Retrospective evaluation of patients with VBD treated by endoscope-assisted MVD for hemifacial spasm between 2007 and 2016 was performed. A prospectively maintained database of all patients treated by MVD for hemifacial spasm was screened for vascular compression. Magnetic resonance imaging was evaluated to detect patients who had VBD according to defined criteria. The value of endoscopic inspection to detect offending vessels was analyzed, and clinical outcome was evaluated.

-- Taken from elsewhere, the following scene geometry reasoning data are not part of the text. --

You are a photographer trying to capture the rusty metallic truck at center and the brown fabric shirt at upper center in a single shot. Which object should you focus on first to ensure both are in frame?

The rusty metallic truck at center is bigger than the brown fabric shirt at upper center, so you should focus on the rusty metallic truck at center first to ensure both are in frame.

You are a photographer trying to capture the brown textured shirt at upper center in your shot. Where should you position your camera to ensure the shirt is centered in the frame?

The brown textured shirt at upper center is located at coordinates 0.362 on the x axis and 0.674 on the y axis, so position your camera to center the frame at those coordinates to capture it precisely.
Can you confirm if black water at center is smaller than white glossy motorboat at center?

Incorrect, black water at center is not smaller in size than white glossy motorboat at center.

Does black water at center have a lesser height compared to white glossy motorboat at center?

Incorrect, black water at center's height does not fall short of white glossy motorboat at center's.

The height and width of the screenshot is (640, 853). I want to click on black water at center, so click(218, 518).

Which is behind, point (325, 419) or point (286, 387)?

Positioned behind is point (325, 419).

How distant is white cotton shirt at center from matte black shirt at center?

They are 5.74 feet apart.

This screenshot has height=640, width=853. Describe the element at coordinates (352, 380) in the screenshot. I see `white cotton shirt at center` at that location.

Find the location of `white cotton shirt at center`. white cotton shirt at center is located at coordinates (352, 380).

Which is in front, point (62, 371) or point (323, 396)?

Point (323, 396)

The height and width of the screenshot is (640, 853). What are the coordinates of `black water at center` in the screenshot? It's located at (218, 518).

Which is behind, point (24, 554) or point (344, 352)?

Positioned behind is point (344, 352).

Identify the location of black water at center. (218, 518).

VBD was detected in 11 of 290 patients (incidence 3.8%). In these patients, 12 MVD procedures were performed. The endoscope was useful in identifying the offending vessels and adjacent perforators without any brain retraction in all patients. At last clinical follow-up, all patients had almost complete to complete resolution of clinical symptoms. The interposing technique alone was effective with excellent results in 8 patients. Three patients required an additional transposition-fixation technique to achieve sufficient decompression.

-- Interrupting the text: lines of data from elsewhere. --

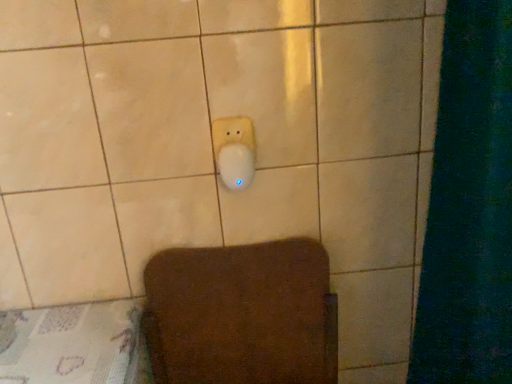
This screenshot has height=384, width=512. Identify the location of white plastic light switch at center. (234, 151).

What do you see at coordinates (234, 151) in the screenshot?
I see `white plastic light switch at center` at bounding box center [234, 151].

The image size is (512, 384). Identify the location of white plastic light switch at center. (234, 151).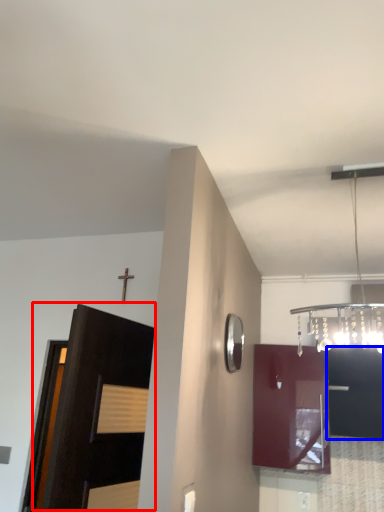
Question: Which of the following is the farthest to the observer, door (highlighted by a red box) or cabinetry (highlighted by a blue box)?

Choices:
 (A) door
 (B) cabinetry

Answer: (B)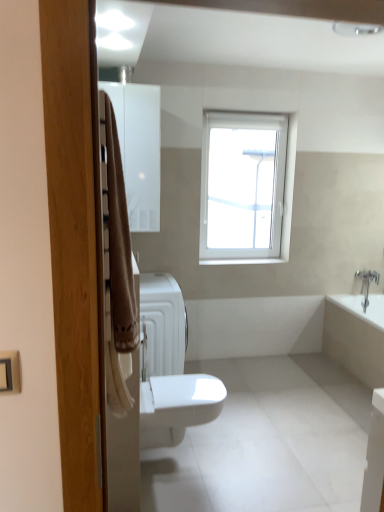
Question: Is white plastic window at upper center outside of white matte radiator at center?

Choices:
 (A) no
 (B) yes

Answer: (B)

Question: Considering the relative sizes of white plastic window at upper center and white matte radiator at center in the image provided, is white plastic window at upper center wider than white matte radiator at center?

Choices:
 (A) yes
 (B) no

Answer: (B)

Question: Considering the relative sizes of white plastic window at upper center and white matte radiator at center in the image provided, is white plastic window at upper center thinner than white matte radiator at center?

Choices:
 (A) yes
 (B) no

Answer: (A)

Question: Is white matte radiator at center completely or partially inside white plastic window at upper center?

Choices:
 (A) no
 (B) yes

Answer: (A)

Question: Is white plastic window at upper center next to white matte radiator at center?

Choices:
 (A) yes
 (B) no

Answer: (B)

Question: Does white plastic window at upper center have a greater height compared to white matte radiator at center?

Choices:
 (A) no
 (B) yes

Answer: (B)

Question: Could you tell me if white plastic window at upper center is facing white glossy bathtub at lower right?

Choices:
 (A) no
 (B) yes

Answer: (A)

Question: Considering the relative sizes of white plastic window at upper center and white glossy bathtub at lower right in the image provided, is white plastic window at upper center bigger than white glossy bathtub at lower right?

Choices:
 (A) no
 (B) yes

Answer: (A)

Question: Is white plastic window at upper center positioned in front of white glossy bathtub at lower right?

Choices:
 (A) yes
 (B) no

Answer: (B)

Question: From the image's perspective, is white plastic window at upper center beneath white glossy bathtub at lower right?

Choices:
 (A) yes
 (B) no

Answer: (B)

Question: Is white plastic window at upper center oriented away from white glossy bathtub at lower right?

Choices:
 (A) yes
 (B) no

Answer: (B)

Question: From a real-world perspective, is white plastic window at upper center located higher than white glossy bathtub at lower right?

Choices:
 (A) no
 (B) yes

Answer: (B)

Question: From the image's perspective, is white glossy medicine cabinet at upper left under white glossy bathtub at lower right?

Choices:
 (A) yes
 (B) no

Answer: (B)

VBD is a rare cause of hemifacial spasm. Because of the large diameter of the offending vessel, MVD is technically more demanding. Endoscopic inspection with a 45° endoscope enables accurate visualization of the root exit zone, offending vessels, and perforating arteries. Furthermore, accurate placement of the Teflon pledgets can be confirmed leading to a favorable outcome.
椎基底动脉延长扩张症(VBD)是半面痉挛的罕见病因。扩张的血管妨碍了对神经根出颅区的显微观察。本研究的目的是评估在微血管减压术(MVD)治疗此类神经血管压迫时,内镜观察的益处。

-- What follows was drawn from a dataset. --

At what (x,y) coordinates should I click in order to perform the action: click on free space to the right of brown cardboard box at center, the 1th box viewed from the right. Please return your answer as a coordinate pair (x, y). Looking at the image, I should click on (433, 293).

对2007年至2016年间接受内镜辅助MVD治疗半面痉挛的VBD患者进行回顾性评估。对所有接受MVD治疗半面痉挛患者的前瞻性维护数据库进行血管压迫筛查。根据既定标准评估磁共振成像以检测患有VBD的患者。分析内镜检查对发现责任血管的价值,并评估临床结果。
290例患者中有11例检测到VBD(发病率3.8%)。在这些患者中,进行了12次MVD手术。在内镜对所有患者均有助于识别责任血管和相邻穿支血管,且无需任何脑牵拉。在最后一次临床随访时,所有患者的临床症状几乎完全缓解。单独采用垫开技术对8例患者有效且效果良好。3例患者需要额外的转位固定技术以实现充分减压。
VBD是半面痉挛的罕见病因。由于责任血管直径较大,MVD在技术上要求更高。使用45°内镜进行内镜检查能够准确观察神经根出颅区、责任血管和穿动脉。此外,可以确认特氟龙棉片的准确放置,从而带来良好的结果。